REQUIRED ACTION » Produce an exact transcription of the data, with the images left out.

RECORDED DATA »
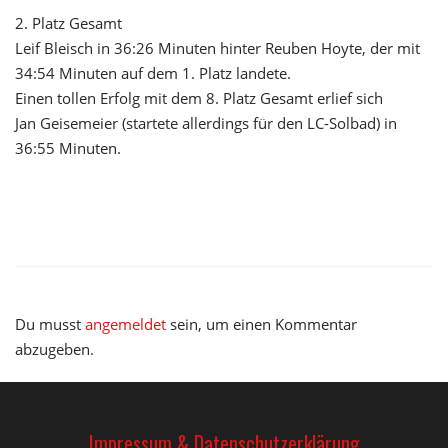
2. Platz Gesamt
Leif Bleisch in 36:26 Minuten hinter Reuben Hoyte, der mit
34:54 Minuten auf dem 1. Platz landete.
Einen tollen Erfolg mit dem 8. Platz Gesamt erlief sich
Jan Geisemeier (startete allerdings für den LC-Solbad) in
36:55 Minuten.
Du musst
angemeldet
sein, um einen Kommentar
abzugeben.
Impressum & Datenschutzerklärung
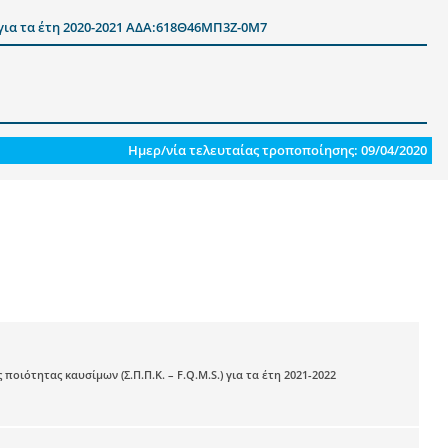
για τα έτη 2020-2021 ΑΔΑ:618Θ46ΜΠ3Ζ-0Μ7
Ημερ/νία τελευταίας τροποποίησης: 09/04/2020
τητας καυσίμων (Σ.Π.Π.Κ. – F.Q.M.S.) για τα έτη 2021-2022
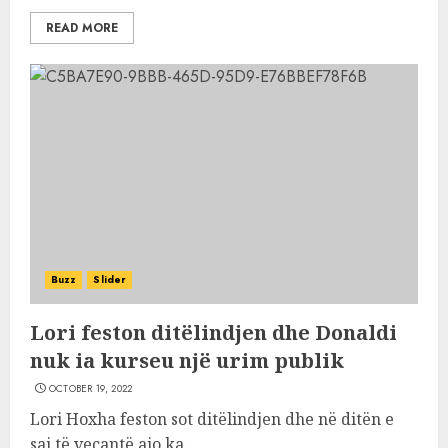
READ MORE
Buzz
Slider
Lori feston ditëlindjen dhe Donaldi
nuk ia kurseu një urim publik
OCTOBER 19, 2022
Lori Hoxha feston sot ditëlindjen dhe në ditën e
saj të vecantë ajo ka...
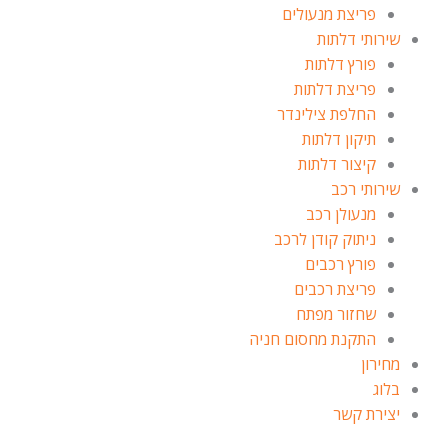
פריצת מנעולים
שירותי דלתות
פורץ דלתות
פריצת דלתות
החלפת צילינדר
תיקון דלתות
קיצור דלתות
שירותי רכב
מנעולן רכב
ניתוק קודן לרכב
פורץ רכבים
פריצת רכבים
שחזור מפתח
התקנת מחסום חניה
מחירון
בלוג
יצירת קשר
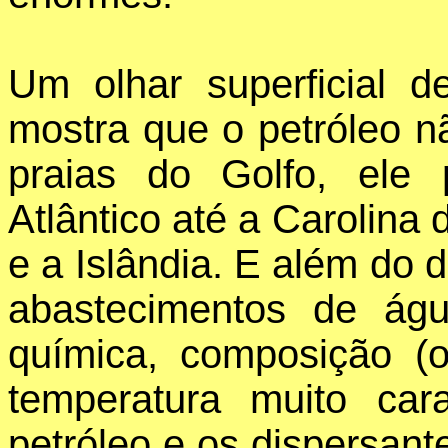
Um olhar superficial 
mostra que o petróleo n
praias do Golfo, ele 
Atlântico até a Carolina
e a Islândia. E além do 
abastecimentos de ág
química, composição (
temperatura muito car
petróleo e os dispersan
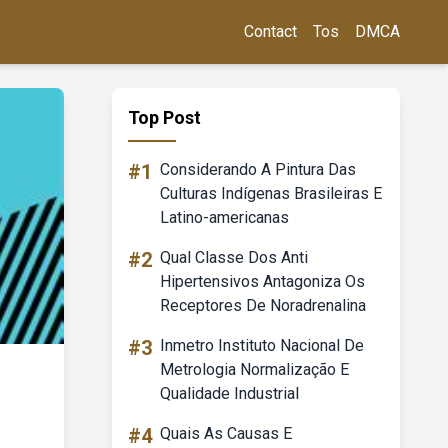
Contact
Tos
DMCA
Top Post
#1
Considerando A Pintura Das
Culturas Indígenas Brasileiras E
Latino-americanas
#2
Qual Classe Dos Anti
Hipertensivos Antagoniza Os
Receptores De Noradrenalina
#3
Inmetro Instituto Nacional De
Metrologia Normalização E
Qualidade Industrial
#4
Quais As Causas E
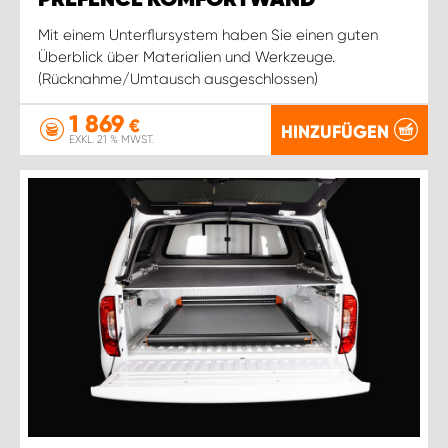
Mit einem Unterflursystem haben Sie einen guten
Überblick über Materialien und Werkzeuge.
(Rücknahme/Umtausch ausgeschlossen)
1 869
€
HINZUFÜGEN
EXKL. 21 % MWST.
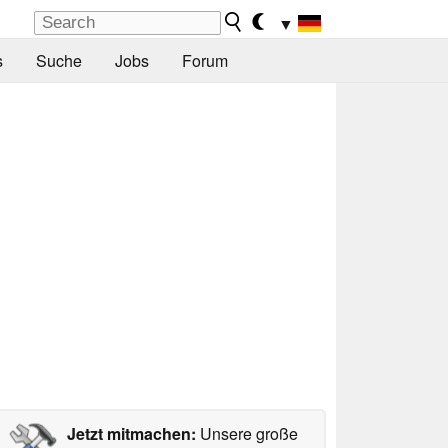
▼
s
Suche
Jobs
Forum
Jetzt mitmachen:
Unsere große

OUTPUT OF THE TASK »
2. Platz Gesamt
Leif Bleisch in 36:26 Minuten hinter Reuben Hoyte, der mit
34:54 Minuten auf dem 1. Platz landete.
Einen tollen Erfolg mit dem 8. Platz Gesamt erlief sich
Jan Geisemeier (startete allerdings für den LC-Solbad) in
36:55 Minuten.
Du musst
angemeldet
sein, um einen Kommentar
abzugeben.
Impressum & Datenschutzerklärung
για τα έτη 2020-2021 ΑΔΑ:618Θ46ΜΠ3Ζ-0Μ7
Ημερ/νία τελευταίας τροποποίησης: 09/04/2020
τητας καυσίμων (Σ.Π.Π.Κ. – F.Q.M.S.) για τα έτη 2021-2022
READ MORE
Buzz
Slider
Lori feston ditëlindjen dhe Donaldi
nuk ia kurseu një urim publik
OCTOBER 19, 2022
Lori Hoxha feston sot ditëlindjen dhe në ditën e
saj të vecantë ajo ka...
פריצת מנעולים
שירותי דלתות
פורץ דלתות
פריצת דלתות
החלפת צילינדר
תיקון דלתות
קיצור דלתות
שירותי רכב
מנעולן רכב
ניתוק קודן לרכב
פורץ רכבים
פריצת רכבים
שחזור מפתח
התקנת מחסום חניה
מחירון
בלוג
יצירת קשר
Um olhar superficial 
mostra que o petróleo n
praias do Golfo, ele 
Atlântico até a Carolina
e a Islândia. E além do 
abastecimentos de ág
química, composição (
temperatura muito car
petróleo e os dispersan
Contact
Tos
DMCA
Top Post
#1
Considerando A Pintura Das
Culturas Indígenas Brasileiras E
Latino-americanas
#2
Qual Classe Dos Anti
Hipertensivos Antagoniza Os
Receptores De Noradrenalina
#3
Inmetro Instituto Nacional De
Metrologia Normalização E
Qualidade Industrial
#4
Quais As Causas E
Mit einem Unterflursystem haben Sie einen guten
Überblick über Materialien und Werkzeuge.
(Rücknahme/Umtausch ausgeschlossen)
1 869
€
HINZUFÜGEN
EXKL. 21 % MWST.
▼
s
Suche
Jobs
Forum
Jetzt mitmachen:
Unsere große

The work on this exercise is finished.